In Treinen’s absence, it appears the A’s will use veteran righty Liam Hendriks in the closer’s role. With Treinen unavailable on Saturday, manager Bob Melvin turned to Hendriks with a two-run lead in the ninth. He pitched a clean inning with two strikeouts for his first save since September 2017.
Hendriks, 2019: 3-0, 1 SV, 1 BS, 1.49 ERA, 42⅓ IP, 50 K, 17 BB
In a corresponding move, the A’s recalled reliever Brian Schlitter from Triple-A Las Vegas. The right-hander was also added to the 40-man roster, taking the spot vacated by Frankie Montas when he went to the restricted list for his 80-game PED suspension.
The last time Schlitter appeared in MLB was 2015, with the Chicago Cubs. Alex Hall wrote the following about him after he was signed as a minor league free agents this past winter:
Schlitter first reached the majors all the way back in 2010, and then again in 2014-15, all with the Cubs. In between those stints, he missed 2011 due to Tommy John surgery. He was in the bigs for nearly all of 2014 (for 56⅓ innings), to the tune of 4.15 ERA, 3.61 FIP, and 12 holds in 16 tries (decent all around). More recently, he spent 2017 in Japan and then last summer in the Dodgers system.
The 33-year-old brings some strong velocity, with the latest readings from Brooks Baseball (from 2016) putting his four-seam at 96 and his sinker at 95. He also mixes in a slider, and the whole package adds up to a serious groundball profile. In Triple-A he’s consistently well over 60% grounders (68.1% last year), and his full 2014 in the majors produced a 59.9% that ranked toward the top of the league that season. He’s a pure reliever and has never started a pro game, but he’s been capable of going a second inning now and then.

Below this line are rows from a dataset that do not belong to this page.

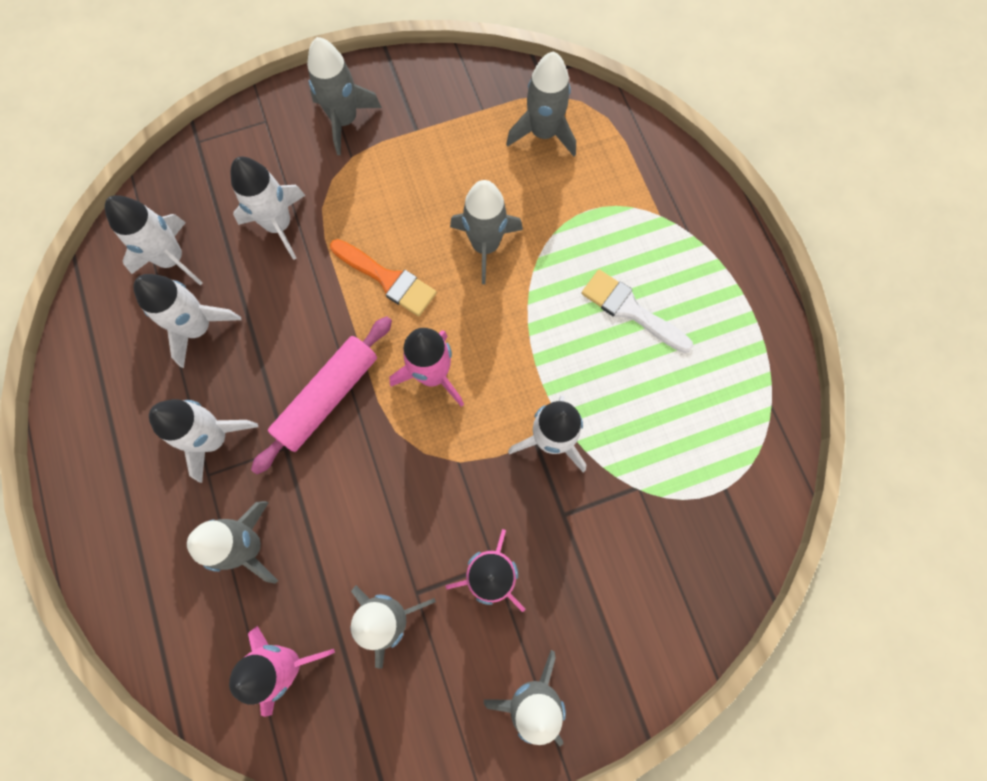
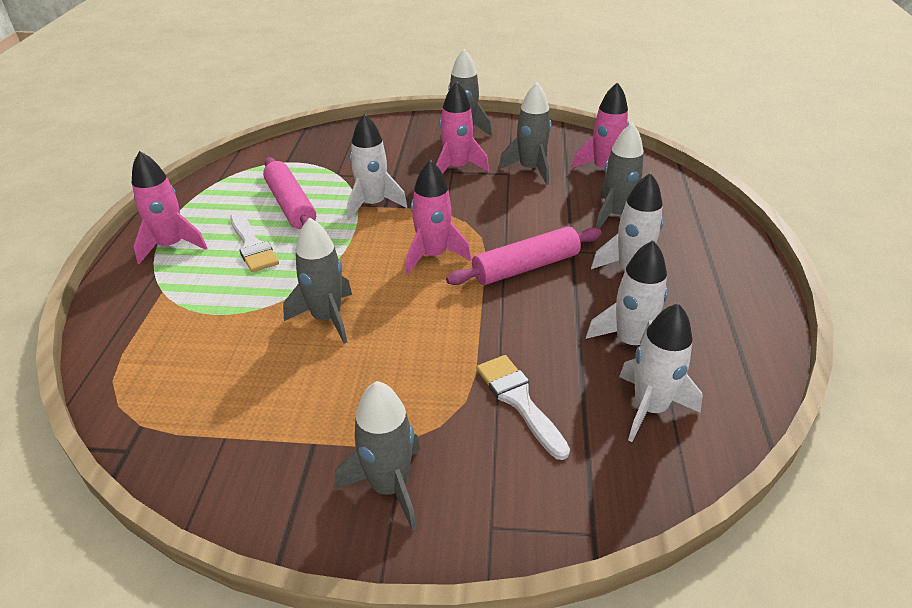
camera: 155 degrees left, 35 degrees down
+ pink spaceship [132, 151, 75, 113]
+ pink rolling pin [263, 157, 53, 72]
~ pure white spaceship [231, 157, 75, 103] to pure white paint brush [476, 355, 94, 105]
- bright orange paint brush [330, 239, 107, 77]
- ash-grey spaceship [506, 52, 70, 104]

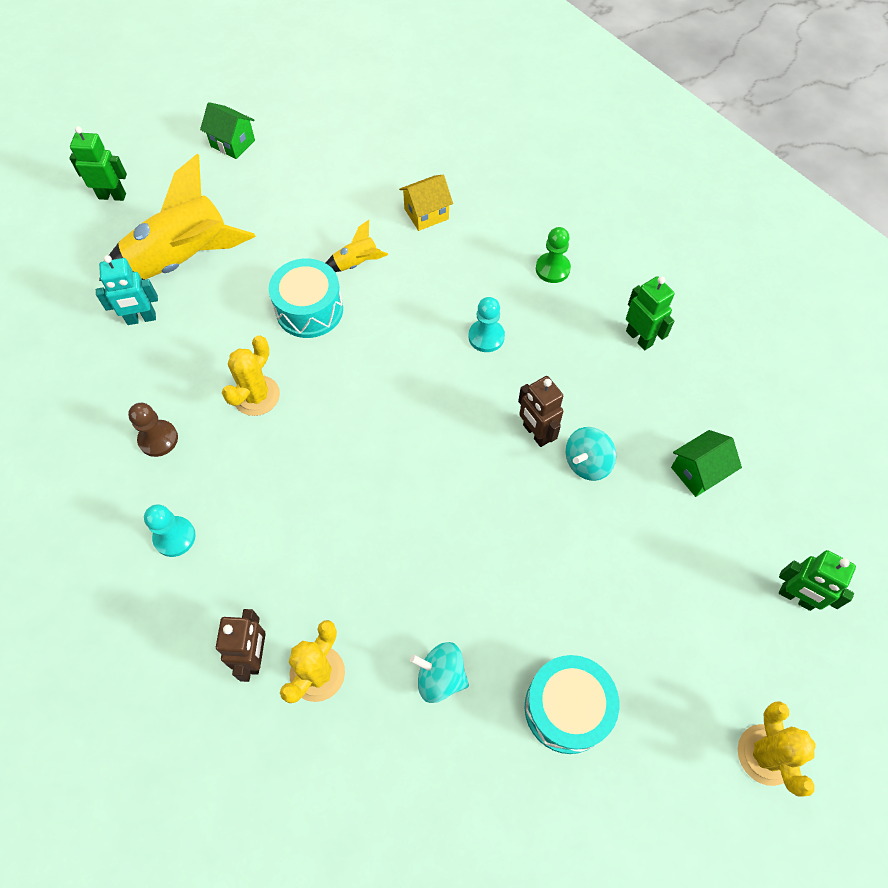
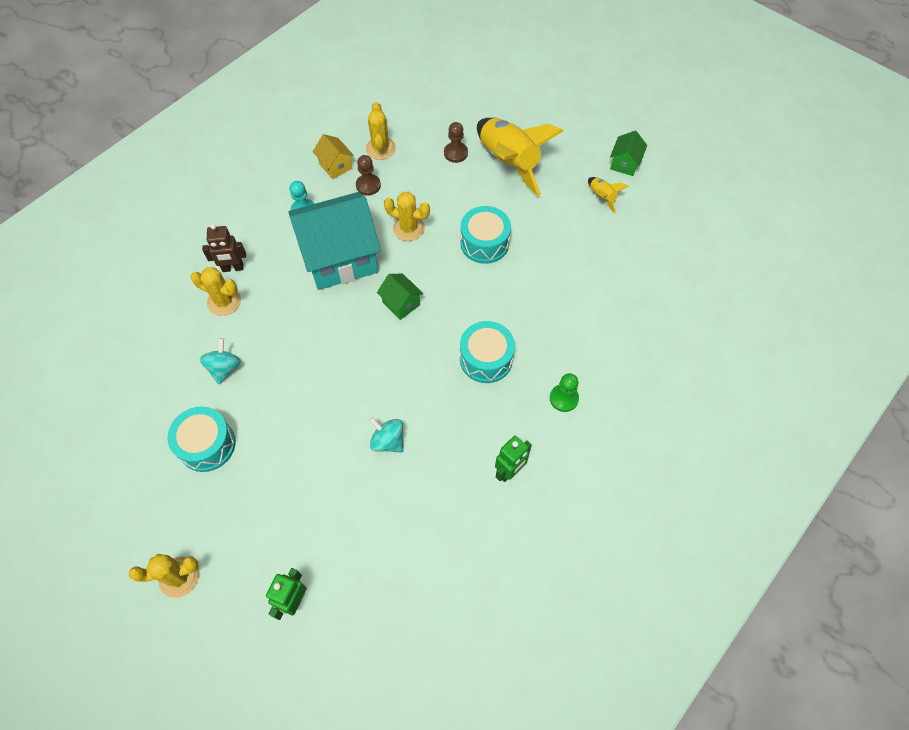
camera: 80 degrees right, 0 degrees up
+ aqua toy house [288, 192, 93, 98]
~ golden toy house [399, 175, 54, 56] to [313, 134, 41, 45]
+ golden prickly plant [366, 102, 30, 58]
~ leaf-green toy house [671, 430, 71, 67] to [377, 273, 46, 47]
~ aqua toy robot [96, 255, 62, 70] to russet pawn [444, 122, 24, 41]
~ aqua pawn [469, 297, 36, 55] to aqua drum [460, 321, 55, 62]
~ golden spaceship [326, 220, 62, 52] to [588, 177, 40, 36]
- leaf-green toy robot [69, 126, 58, 75]
- russet toy robot [518, 376, 45, 71]

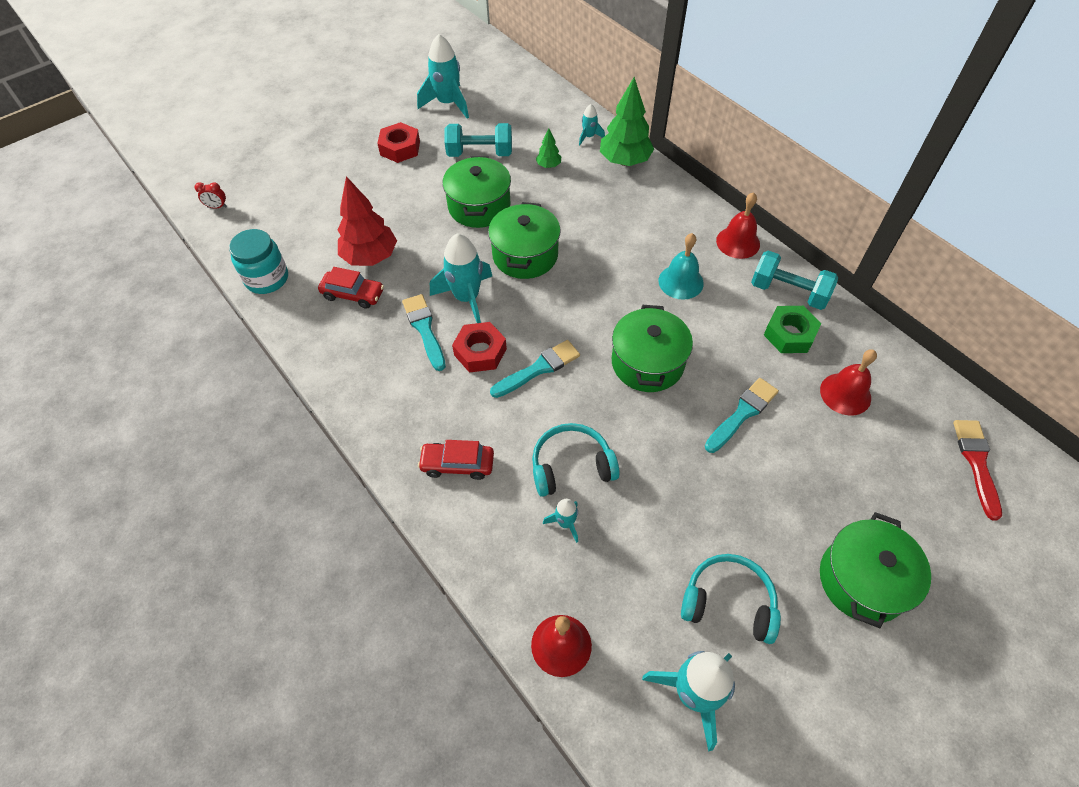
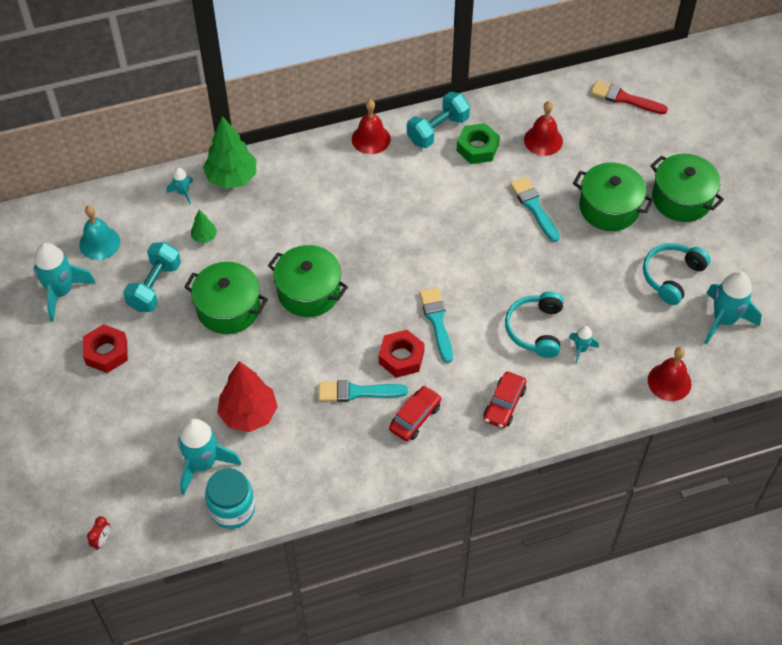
camera: 70 degrees left, 0 degrees up
~ aqua hand bell [659, 233, 45, 67] to [79, 205, 41, 55]
~ aqua spaceship [430, 233, 62, 90] to [178, 419, 63, 76]
~ scarlet toy car [318, 267, 66, 42] to [389, 385, 52, 56]
~ leaf-green cooking pot [612, 305, 81, 87] to [573, 162, 81, 69]

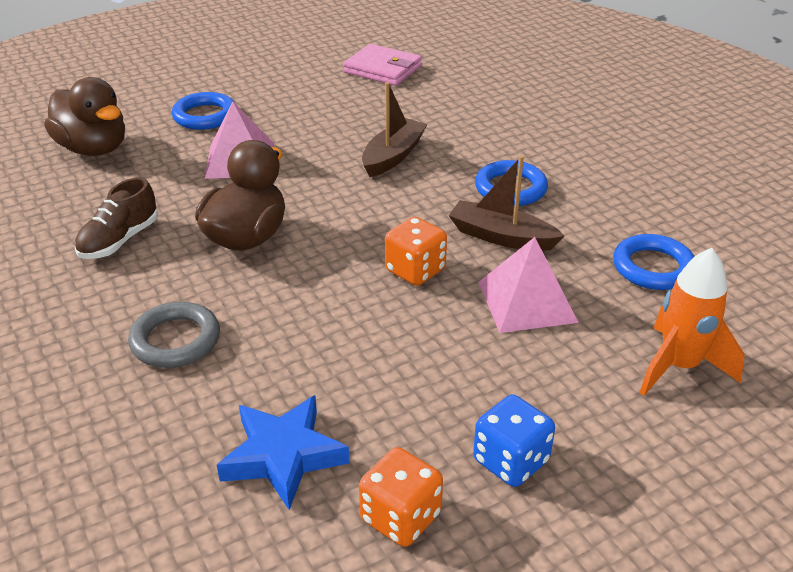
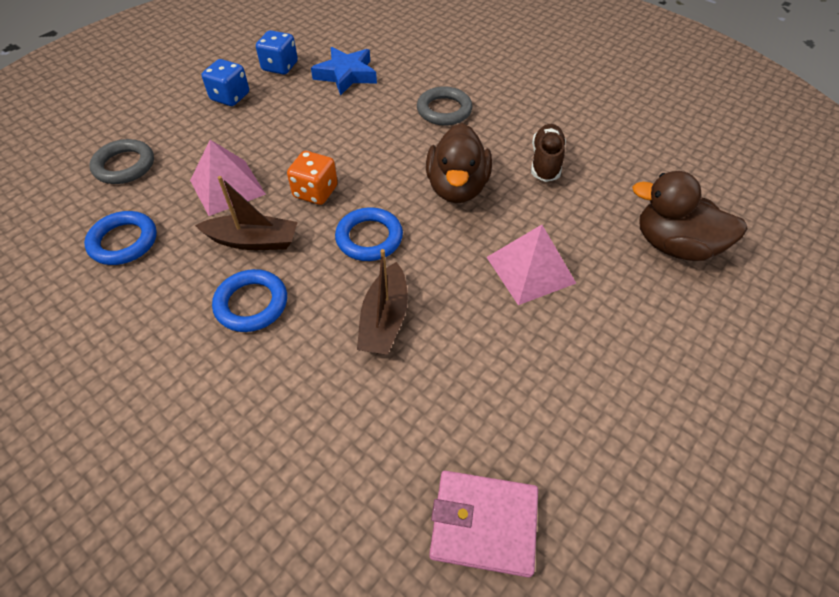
camera: 160 degrees right, 15 degrees up
~ bright orange spaceship [640, 248, 105, 148] to ash-grey hoop [89, 139, 65, 45]
~ bright orange dice [359, 447, 84, 100] to cobalt dice [256, 30, 42, 45]
~ cobalt hoop [172, 92, 63, 38] to [335, 207, 68, 54]

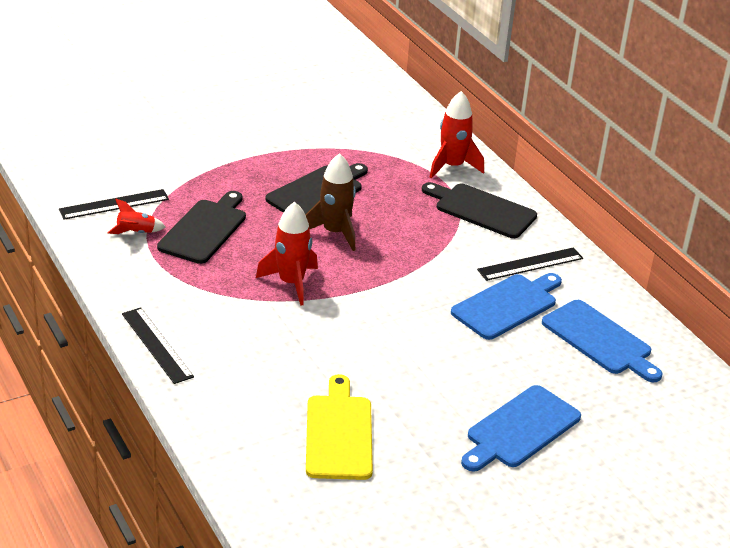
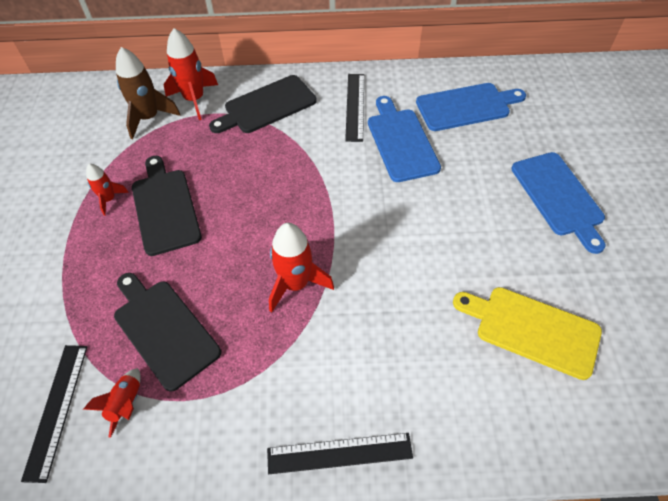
camera: 60 degrees left, 20 degrees up
+ scarlet spaceship [86, 164, 43, 52]
~ russet spaceship [305, 153, 51, 98] to [116, 47, 64, 92]

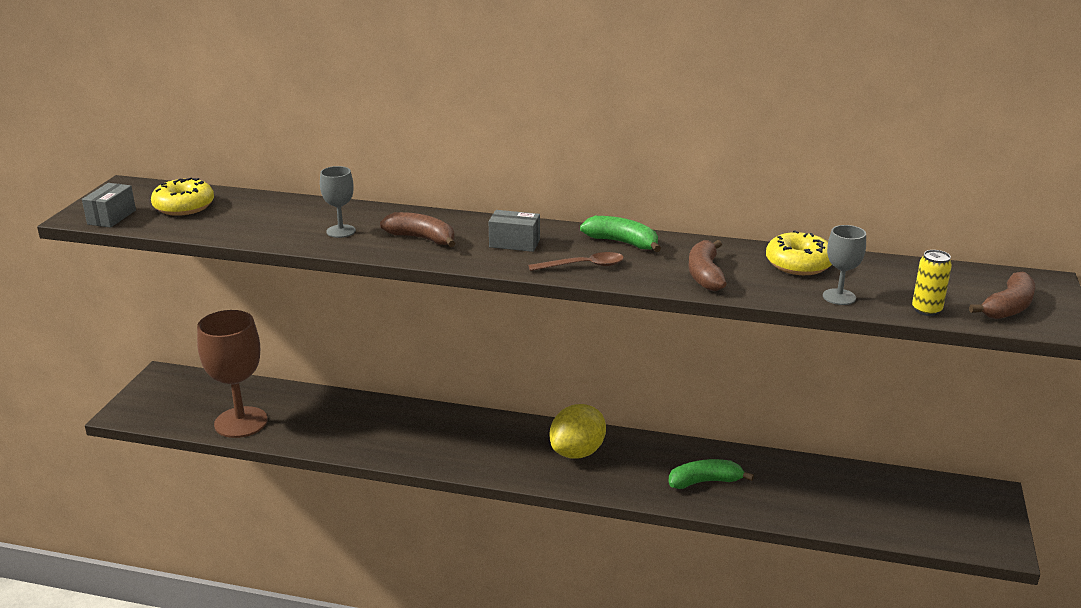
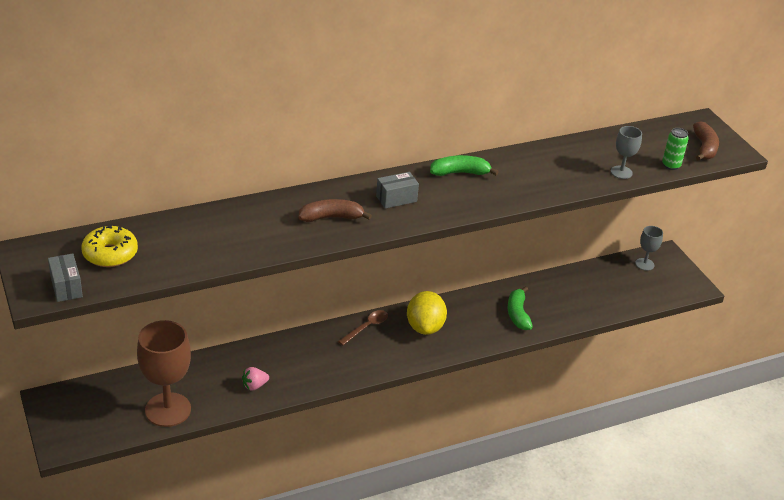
camera: 40 degrees left, 10 degrees up
+ pink toy strawberry [242, 367, 27, 24]
~ russet spoon [528, 252, 96, 19] to [338, 310, 50, 35]
~ leaf-green banana [668, 459, 86, 30] = [508, 286, 25, 44] 45 degrees counterclockwise
~ ash-grey goblet [320, 166, 36, 72] to [635, 226, 28, 45]
~ golden tin [912, 250, 40, 66] to leaf-green tin [662, 128, 27, 42]
- russet banana [688, 240, 39, 51]
- golden glazed donut [766, 230, 66, 45]

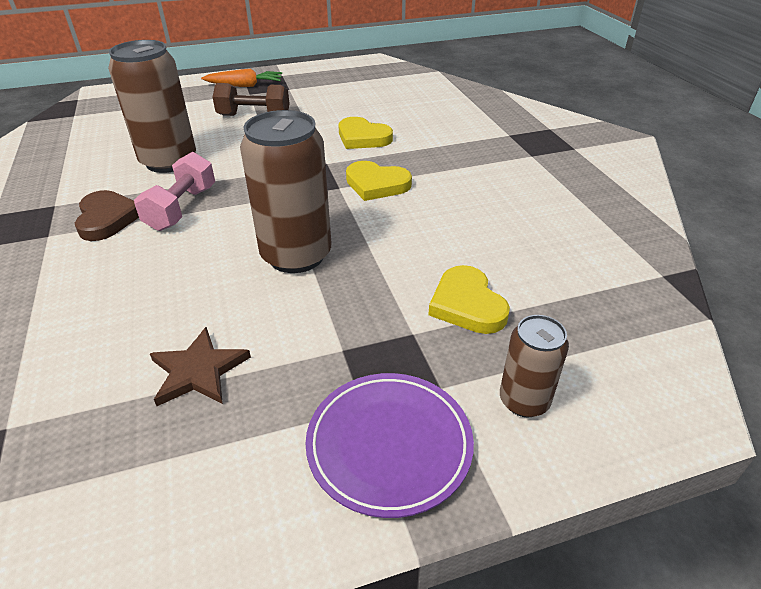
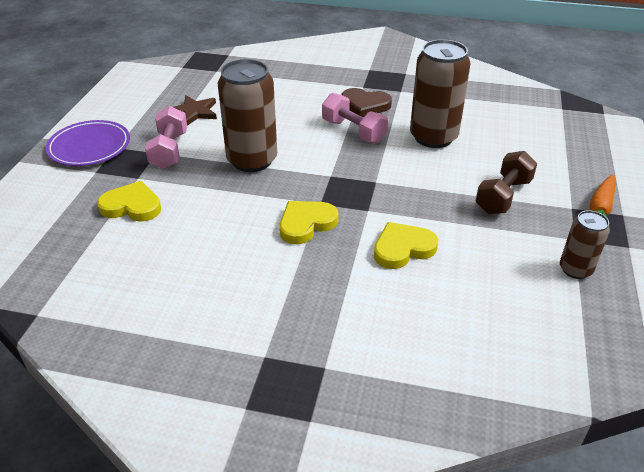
camera: 120 degrees right, 0 degrees up
+ pink free weight [145, 106, 42, 63]
~ russet tin [500, 315, 69, 102] to [560, 210, 50, 69]

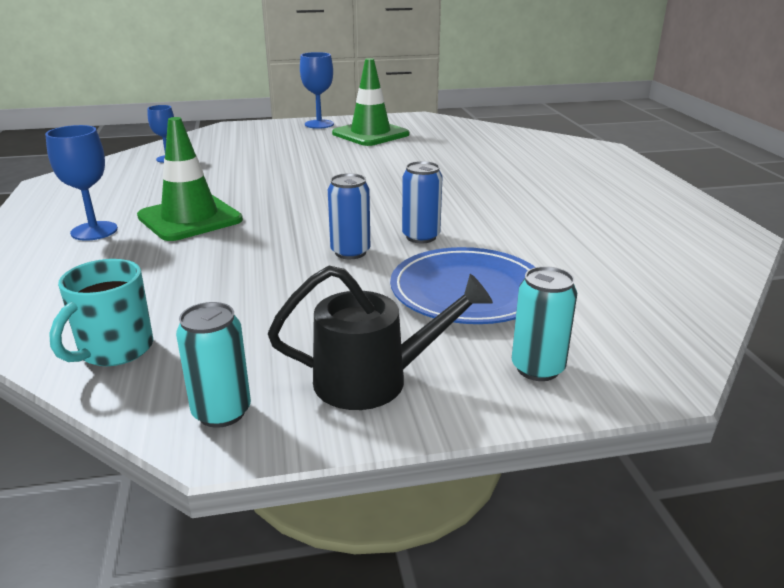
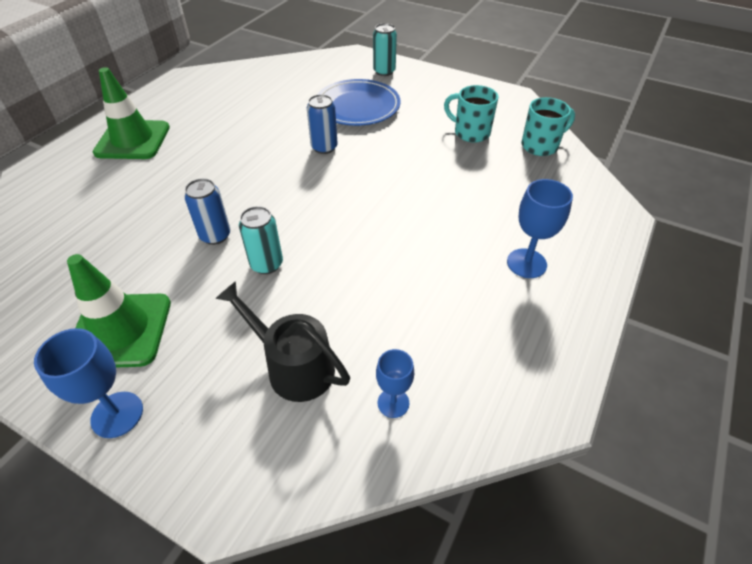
camera: 140 degrees left, 20 degrees up
~ leaf-green traffic cone [137, 117, 106, 124] to [93, 67, 77, 92]
~ cobalt tin [328, 173, 42, 86] to [184, 178, 47, 67]
~ jet-black sprinkling can [268, 266, 225, 144] to [215, 281, 135, 121]
~ aqua tin [176, 302, 75, 126] to [239, 206, 44, 68]
+ aqua mug [444, 85, 54, 58]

This year in Triple-A Las Vegas, Schlitter continued to rack up a huge 67.9% groundball rate, helping him to the following numbers:
Schlitter, 2019 AAA: 3.89 ERA, 34⅔ ip, 27 Ks, 5 BB, 5 HR, 4.54 FIP
The A’s pen currently includes nine arms: Hendriks, Trivino, Soria, Petit, Buchter, Wang, Brooks, Wendelken, and Schlitter.
If there’s a sliver lining here, it’s that Treinen was, in fact, trying to pitch through an injury, as many here suspected. It helps provide an explanation for his struggles this season, especially his loss of command. Once he’s back and healthy, there’s a chance he’ll be back to his dominant 2018 form.
But until then, Oakland’s shaky bullpen is going to have to find a way to succeed. Fortunately, Hendriks has been legitimately fantastic, thanks to a change in pitch mix and batted ball results. This is more than just a hot streak — he’s become a great late-inning option.
It’s the rest of the bullpen that will have to step up. Yusmeiro Petit is on a hot streak of his own, as he struck out each of the four batters he faced in Saturday’s win, and Joakim Soria hasn’t allowed a run in his last four outings. But Ryan Buchter can’t find the strike zone, Wei-Chung Wang is starting to look human, and Lou Trivino has been inexplicably awful since the end of April.
The A’s will have to avoid the temptation to rush Treinen back, and hopefully the team’s late-inning arms can step it up and allow the All-Star closer all of the rest he needs. Melvin won’t be able to use Hendriks every night, so he’ll be forced to trust some of his struggling arms in high-leverage situations and they’ll need to perform. Otherwise, Oakland might just fall right out of the playoff picture.